*Challenges:*
A. Using the swamp witch costume thread, answer these questions:
(i) How many coats of the paper mache were needed?
(ii) What were the witch's teeth made from, and what color will they be painted?
(iii) How will the finished puppet be worn?
B. From the swamp witch costume thread, reproduce word for word the part that opens with the words containing "Began using a" and closes with "yellow/green later on)".

# **Swamp Witch puppet/costume progress**



## mikieofthedead (Aug 12, 2005)

Hey Ghoulies,

Just wanted to let you in on a costume/puppet im building for this years yard haunted entitled "swamp witch" I'll be posting pics of the progress so keep checking back  

- Happy Haunting


----------



## mikieofthedead (Aug 12, 2005)

Here are the first pics - the head is just made from a styro head, masking tape and newspaper. paper mache is the next step...i think i want to make her overbite i little more larger as well.


----------



## mikieofthedead (Aug 12, 2005)

Alrighty, So i made the witches overbite a little more larger...think we are ready for paper mache...oh yeah..pay no attention to the tea stains on her face...i was carrying the head to the car whilst holding the leash of my darling hound from hell as well as a cup of tea . The pup saw another pup and yeah..tea everywhere


----------



## mikieofthedead (Aug 12, 2005)

I used Stolloweens paper mache recipe which i give two amputated thumbs up....really awesome stuff only needed 3 coats ...cant wait to start adding details to her face


----------



## mikieofthedead (Aug 12, 2005)

Started to add details to her face by putting an eye into her head . There is a backstory to the haunt in which the witch looses her eye so i had to incorporate that into the costume. Her one eye will glow and the other will be covered with an eye patch of sorts.


----------



## mikieofthedead (Aug 12, 2005)

time for some skin!!!! I used cheap paper towel and white glue mixed with water to apply skin to witchy-poo's face. Pattern on the paper towel looked like reptile skin...purrfect for a swamp witch


----------



## mikieofthedead (Aug 12, 2005)

Began using a layer of toilet paper and paper mache which kinda turned into a clay when the toilet paper disintegrated...really great to use for warts and wrinkles!! I also made some teeth out of brown polymer clay ( im gonna paint them a rotten yellow/green later on)


----------



## mikieofthedead (Aug 12, 2005)

began making the witches humpback using paper mache. My head will be up in the hump once the puppet is completed and her head will be moved with my hands...Its a little hard to explain lol


----------



## mikieofthedead (Aug 12, 2005)

Mounted the humpback onto pvc pipe using great stuff. I'll be wearing the whole puppet on my back like a school bag.....lets hope it doesnt get too heavy


----------



## mikieofthedead (Aug 12, 2005)

Heres the finished costume- turned out not too bad. definetely gave some little ones nightmares that night.


----------



## Veckah (Apr 5, 2010)

She is great! I love the height of her back compared to the placement of her head


----------



## Pennywise (Oct 21, 2004)

That looks great. I am currently making a costume just like this, only it's a zombie instead of the witch. Can you show more of how the PVC frame goes together? Does the head move at all? I have the head nearly done and I plan on starting the hands this weekend, but I have no idea how to make the frame. Thanks


----------



## Raven's Hollow Cemetery (Jul 3, 2011)

*Provided data:*
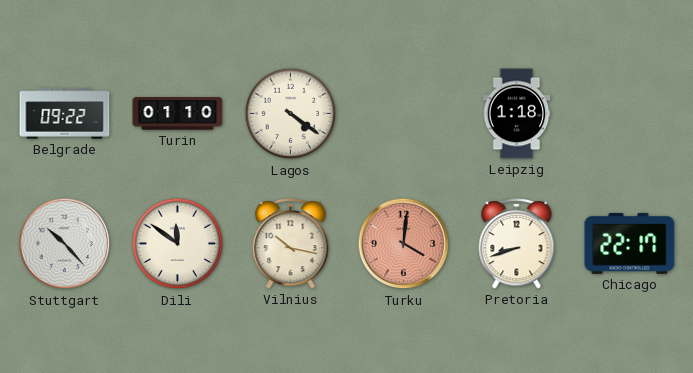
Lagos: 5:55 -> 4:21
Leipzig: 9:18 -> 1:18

*Solutions to the problems:*
A.
(i) Three coats.
(ii) Brown polymer clay, to be painted a rotten yellow/green.
(iii) On the back, like a school bag.

B.
Began using a layer of toilet paper and paper mache which kinda turned into a clay when the toilet paper disintegrated...really great to use for warts and wrinkles!! I also made some teeth out of brown polymer clay ( im gonna paint them a rotten yellow/green later on)